Why do we need an invertible function to use $u$-substitution?
Beginning students (and symbolic algebra packages) have to beware.
Maple says if I take
$$
\int_{-\pi}^{\pi} f(\sin \theta) \;d\theta
\tag{1}$$
and change variables $s = \sin\theta$, I get
$$
\int_0^0\frac{f(s)\;ds}{\sqrt{1-s^2}\;} = 0
\tag{2}$$
Of course $(1)$ can easily be nonzero.
Technically: Although Maple may think $\cos \theta = \sqrt{1-\sin^2\theta\;}$, in fact that is true on only part of the interval $[-\pi,\pi]$. On other parts of the interval, $\cos \theta = -\sqrt{1-\sin^2\theta\;}$
Invertibility is unnecessary. To quote the theorem statement in your link:
Let $\phi$ be a real function which has a derivative on the closed interval $[a,\,b]$. Let $I$ be an open interval which contains the image of $[a,\,b]$ under $\phi$. Let $f$ be a real function which is continuous on $I$. Then:$$\int_{\phi \left({a}\right)}^{\phi\left({b}\right)} f \left({t}\right) \ \mathrm d t = \int_a^b f\left({\phi \left({u}\right)}\right) \phi^\prime\left({u}\right) \mathrm d u.$$
$\phi$ being invertible is an important special case. If $\phi$ meets the above conditions but isn't invertible, we effectively have to add $\phi^\prime$ values. In this example, the values of $u$ consistent with a given value of $\phi(u)$ sum to $\phi+c$ for $c$ constant (proof is an exercise; note the symbols $\phi,\,u$ are changed respectively in that link to $u,\,x$). Thus the branches of $\phi^\prime$ sum to an invisible factor of $1$.

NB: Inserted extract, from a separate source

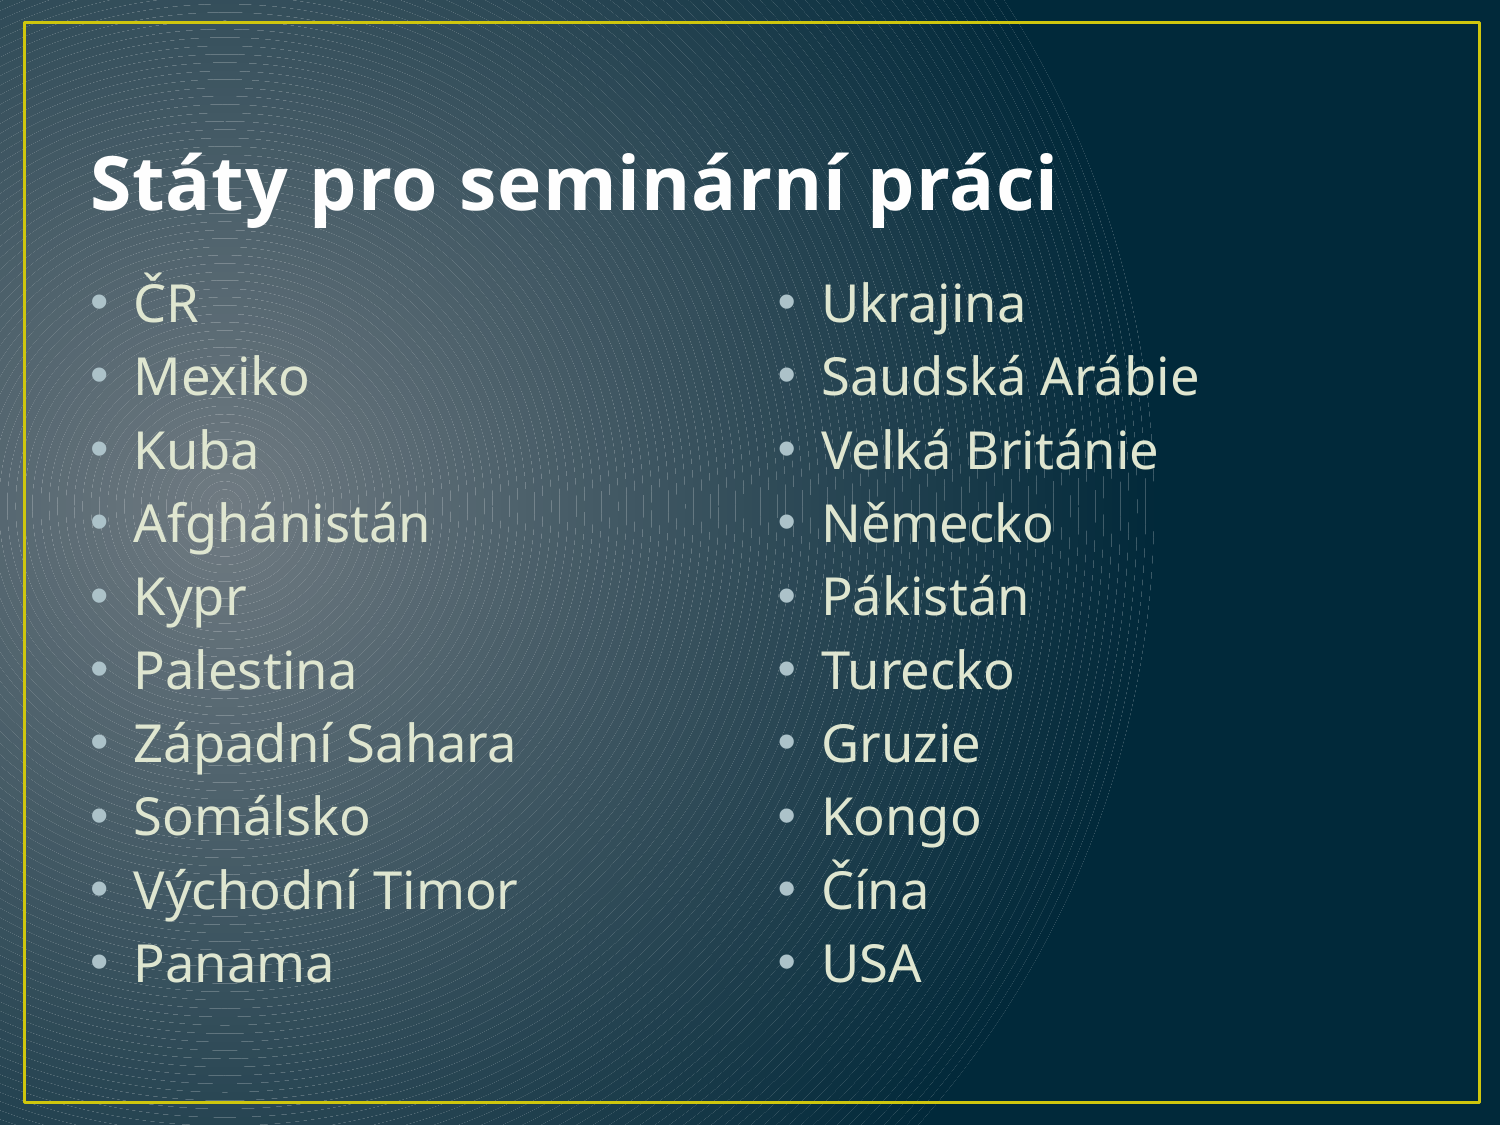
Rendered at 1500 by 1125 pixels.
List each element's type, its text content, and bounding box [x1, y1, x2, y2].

Now let's consider the example you asked about. The image of $[-\pi,\,\pi]$ under $\sin u$ is $[-1,\,1]$, so$$\int_{\sin(-\pi)}^{\sin\pi}f(t)dt=\int_{-\pi}^\pi f(\sin u)\cos udu$$if $f$ is continuous on an open interval $\supset[-1,\,1]$. In fact, both sides are $0$ for such $f$, since the left-hand side's limits are both $0$. By contrast, in @GEdgar's example something subtle happens. Let's write$$\int_{-\pi}^\pi f(\sin\theta)d\theta=\int_{-\pi}^{-\pi/2} f(\sin\theta)d\theta+\int_{-\pi/2}^{0} f(\sin\theta)d\theta+\int_0^{\pi/2} f(\sin\theta)d\theta+\int_{\pi/2}^\pi f(\sin\theta)d\theta.$$I split it into four pieces not because I wanted invertibility, but because expressing $\sin^\prime\theta=\cos\theta$ as a function of $\sin\theta$ gives a $\theta$-dependent $\pm$ sign in $\cos\theta=\pm\frac{1}{\sqrt{1-\sin^2\theta}}$. To wit,$$\begin{align}\int_{-\pi}^\pi f(\sin\theta)d\theta&=\int_0^{-1}\frac{-f(x)dx}{\sqrt{1-x^2}}+\int_{-1}^0\frac{f(x)dx}{\sqrt{1-x^2}}+\int_0^1\frac{f(x)dx}{\sqrt{1-x^2}}+\int_1^0\frac{-f(x)dx}{\sqrt{1-x^2}}\\&=2\int_{-1}^0\frac{f(x)dx}{\sqrt{1-x^2}}+2\int_0^1\frac{f(x)dx}{\sqrt{1-x^2}}\\&=2\int_{-1}^1\frac{f(x)dx}{\sqrt{1-x^2}}.\end{align}$$